Sorpresa a Marco, spariti i profughi
Che l'Italia non fosse la loro destinazione finale, lo si era capito subito. Che avessero così tanta fretta di levare le tende per cercare soluzioni ritenute migliori, nessuno se lo aspettava. Fatto sta che dei 40 profughi africani giunti in Trentino nei giorni scorsi al Centro di Marco che li ha ospitati, ne sono rimasti pochi. Anzi, a quanto pare, uno solo. D'altra parte, l'ex polveriera di Marco non è una prigione, bensì un centro di prima accoglienza, e trovare una via di uscita dalla struttura non è difficile
I quaranta profughi accolti al Centro di Marco devono aver realizzato in fretta di non essere prigionieri: anche se sui numeri non c'è ufficialità, per le forze dell'ordine una decina di persone ieri si sarebbe allontanata a piedi dalla struttura. Ma ieri notte, l'interno dell'ex polveriera appariva silenziosa, come se tavolate e dormitori fossero deserti e addirittura tutti e quaranta i rifugiati se ne fossero andati. Dai movimenti interni si notava la presenza di un solo immigrato.
L'ex polveriera di Marco non è una prigione, bensì un centro di prima accoglienza. Trovare una via di uscita dalla struttura è tutto tranne che difficile: non ci sono muri alti e invalicabili, ma solo dei recinti e tutto attorno boschi e rocce, dove è facile far perdere le proprie tracce.
Ieri nel tardo pomeriggio, durante un controllo di routine, la Polizia stradale ha incrociato un giovane di pelle scura che camminava lungo la strada. Quando gli sono stati chiesti i documenti, il ragazzo ovviamente non aveva nulla da mostrare, essendo sbarcato a Lampedusa pochi giorni fa. Gli agenti lo hanno riaccompagnato alla struttura di Marco. Solo uno però è stato trovato, degli altri usciti dal Centro non si sa ancora nulla, ma è molto probabile che tutti siano già in viaggio verso la loro vera meta, il Nord Europa.

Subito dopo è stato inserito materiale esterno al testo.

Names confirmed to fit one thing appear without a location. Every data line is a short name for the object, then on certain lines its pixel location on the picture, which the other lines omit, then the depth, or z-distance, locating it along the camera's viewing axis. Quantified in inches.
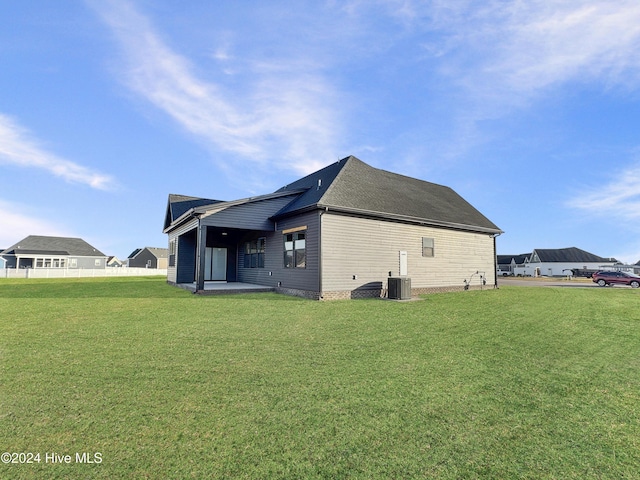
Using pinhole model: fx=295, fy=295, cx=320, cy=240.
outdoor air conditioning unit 475.8
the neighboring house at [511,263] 2760.8
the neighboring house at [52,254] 1569.9
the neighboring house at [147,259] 2320.4
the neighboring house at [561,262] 2304.4
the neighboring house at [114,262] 2288.6
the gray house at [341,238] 477.1
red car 996.5
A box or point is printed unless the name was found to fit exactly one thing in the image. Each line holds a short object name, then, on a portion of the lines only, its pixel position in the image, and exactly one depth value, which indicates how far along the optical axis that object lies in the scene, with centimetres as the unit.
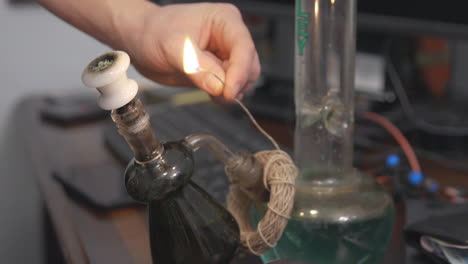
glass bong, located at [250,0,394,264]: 79
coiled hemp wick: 77
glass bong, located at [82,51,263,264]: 71
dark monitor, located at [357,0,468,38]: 103
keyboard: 100
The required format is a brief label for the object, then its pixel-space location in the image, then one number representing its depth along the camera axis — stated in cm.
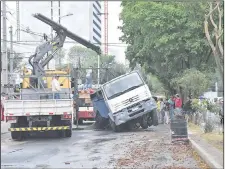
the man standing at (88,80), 3021
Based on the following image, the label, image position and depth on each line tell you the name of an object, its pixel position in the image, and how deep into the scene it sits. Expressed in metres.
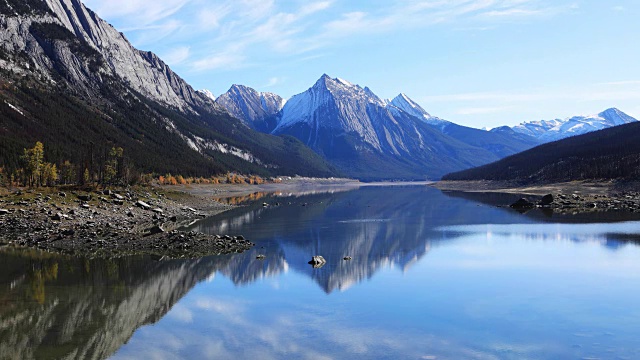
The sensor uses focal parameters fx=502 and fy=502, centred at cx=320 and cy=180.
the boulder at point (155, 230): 65.81
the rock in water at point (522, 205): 125.25
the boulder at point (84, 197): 86.31
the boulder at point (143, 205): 93.04
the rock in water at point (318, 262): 53.31
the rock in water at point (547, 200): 129.50
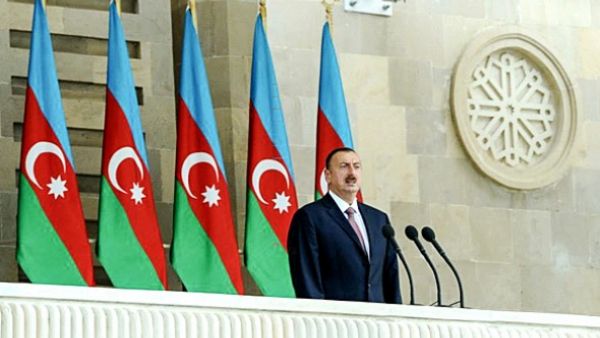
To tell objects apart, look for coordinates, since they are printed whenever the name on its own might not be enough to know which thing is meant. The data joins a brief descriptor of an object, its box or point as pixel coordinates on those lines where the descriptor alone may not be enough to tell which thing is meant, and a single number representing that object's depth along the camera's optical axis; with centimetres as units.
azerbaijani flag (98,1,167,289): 1245
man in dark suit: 1073
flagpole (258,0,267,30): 1335
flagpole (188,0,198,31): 1309
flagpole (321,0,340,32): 1373
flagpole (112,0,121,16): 1278
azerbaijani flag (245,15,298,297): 1284
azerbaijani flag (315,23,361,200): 1332
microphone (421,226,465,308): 1066
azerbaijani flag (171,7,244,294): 1269
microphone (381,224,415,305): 1080
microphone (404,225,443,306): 1069
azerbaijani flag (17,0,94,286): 1217
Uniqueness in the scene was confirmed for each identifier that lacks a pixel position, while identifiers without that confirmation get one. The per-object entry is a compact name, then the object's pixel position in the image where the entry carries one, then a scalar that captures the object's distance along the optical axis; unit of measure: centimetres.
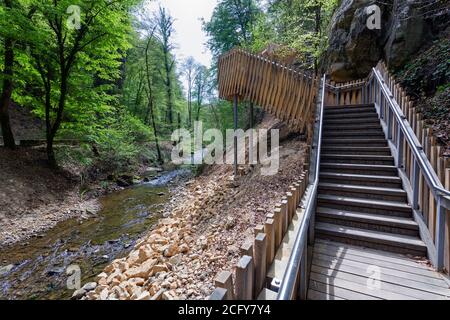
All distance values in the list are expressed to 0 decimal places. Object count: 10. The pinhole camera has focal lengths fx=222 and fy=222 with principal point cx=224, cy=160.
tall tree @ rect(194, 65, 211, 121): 2659
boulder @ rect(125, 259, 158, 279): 353
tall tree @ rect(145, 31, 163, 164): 1642
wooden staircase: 279
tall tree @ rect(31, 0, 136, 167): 717
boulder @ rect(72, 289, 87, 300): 345
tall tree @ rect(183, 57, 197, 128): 2588
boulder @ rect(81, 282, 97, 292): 360
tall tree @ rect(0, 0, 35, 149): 610
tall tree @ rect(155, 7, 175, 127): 1802
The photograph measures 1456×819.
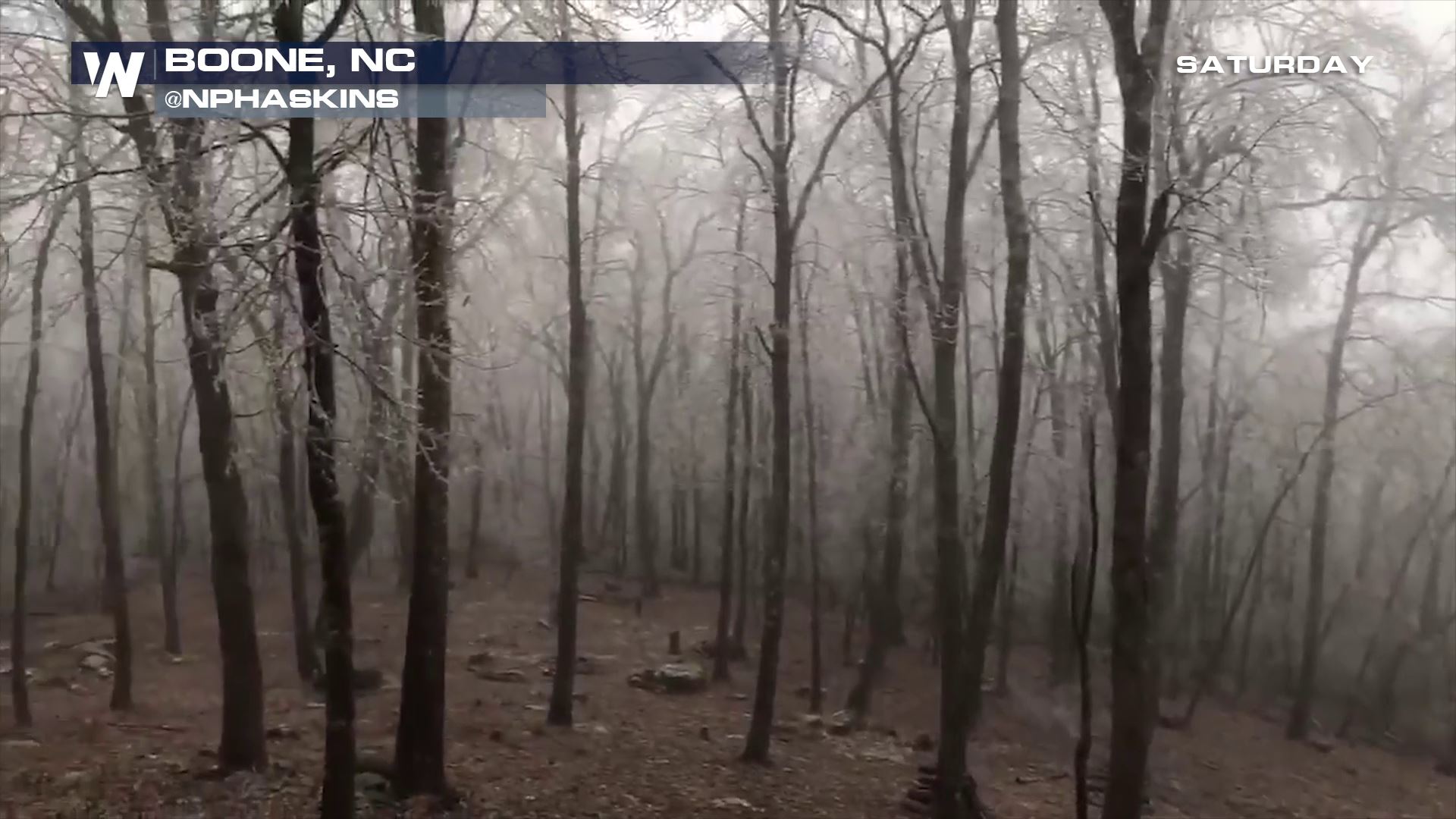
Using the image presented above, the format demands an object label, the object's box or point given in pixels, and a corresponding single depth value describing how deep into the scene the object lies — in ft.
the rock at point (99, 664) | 51.10
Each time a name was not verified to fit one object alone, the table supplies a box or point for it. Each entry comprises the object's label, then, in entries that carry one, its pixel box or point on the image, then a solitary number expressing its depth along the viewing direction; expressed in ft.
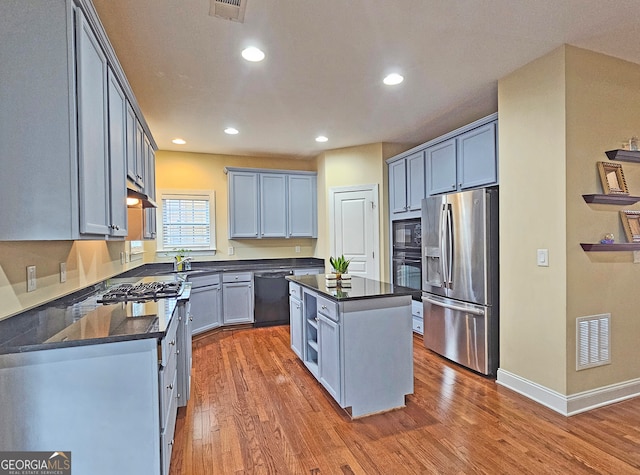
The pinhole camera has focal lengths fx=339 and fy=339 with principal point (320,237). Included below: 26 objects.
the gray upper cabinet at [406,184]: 14.04
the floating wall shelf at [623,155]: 8.45
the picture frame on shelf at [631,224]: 8.70
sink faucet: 15.75
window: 16.85
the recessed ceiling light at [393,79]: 9.39
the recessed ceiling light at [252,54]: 7.94
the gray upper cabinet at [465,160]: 10.50
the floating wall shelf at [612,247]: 8.20
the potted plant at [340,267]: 10.16
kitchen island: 8.04
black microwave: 14.02
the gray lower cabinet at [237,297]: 16.11
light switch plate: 8.50
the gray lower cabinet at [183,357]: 8.34
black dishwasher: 16.62
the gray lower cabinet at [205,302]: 14.57
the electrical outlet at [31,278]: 5.86
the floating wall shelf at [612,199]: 8.21
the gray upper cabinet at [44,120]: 4.60
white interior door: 16.51
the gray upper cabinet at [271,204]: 17.44
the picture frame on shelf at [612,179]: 8.43
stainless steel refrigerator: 10.13
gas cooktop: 7.89
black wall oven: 13.97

Il gruppo di profughi era arrivato a Rovereto sabato pomeriggio. Sono 40, trentanove eritrei e un etiope. Alle spalle storie difficili, un Paese che non sentono più come casa propria e dal quale hanno sentito di dover fuggire, senza sapere dove sarebbero approdati. Il più vecchio ha 33 anni, tra loro ci sono 7 donne, che hanno viaggiato con i mariti.
La priorità, appena scesi dal pullman sabato scorso, è stata quella di dargli subito da mangiare. Il viaggio sulle carrette del mare è stato provante per il corpo e per la psiche. Sono stati rifocillati, poi è stato spiegato loro cosa sarebbe accaduto. A farlo sono stati il commissario del governo, Francesco Squarcina, e l'assessore alla protezione civile Tiziano Mellarini, con il supporto del Cinformi. Un'accoglienza in grande stile, come si addice a una provincia che sa aprire le braccia a chi è in difficoltà.
Non che all'ex polveriera i profughi si trovassero male. I Nuvola e la Croce Rossa sono ormai una macchina rodata che all'epoca dell'emergenza Nord Africa erano riusciti a sfamare duecento persone senza troppe difficoltà. Se le Penne nere si sono occupate di fornire un piatto caldo, e la Croce Rossa di prestare le prime cure sanitarie, gli psicologi dei Popoli hanno provato a colmare il vuoto che ognuno degli eritrei ha dentro di sé. «Adesso siete al sicuro - avevano detto Squarcina e Mellarini -. Cercheremo di venire incontro alle vostre necessità».
Parole che venivano dal cuore delle autorità, ma che non devono aver rassicurato del tutto i profughi, visto che ieri pomeriggio a gruppetti hanno lasciato l'ex polveriera. Si sono allontanati senza farsi vedere, dopo aver pranzato all'interno del Centro. Nel paese di Marco nessuno li ha visti e nessuna segnalazione è arrivata all'amministrazione comunale o alle forze dell'ordine. Probabilmente hanno scelto di percorrere vie poco battute. Se ne sono andati prima ancora che gli venisse presentato il progetto di inserimento in Trentino, già messo in atto con gli arrivi dal Nord Africa di due anni fa. Allora il territorio aveva accolto 50 persone.
Chi ieri ha deciso di lasciare l'ex polveriera di sicuro non ha davanti una situazione facile: i quaranta profughi hanno ancora chiesto formalmente la protezione internazionale e in tasca non hanno alcun documento. In sostanza, per lo Stato non esistono.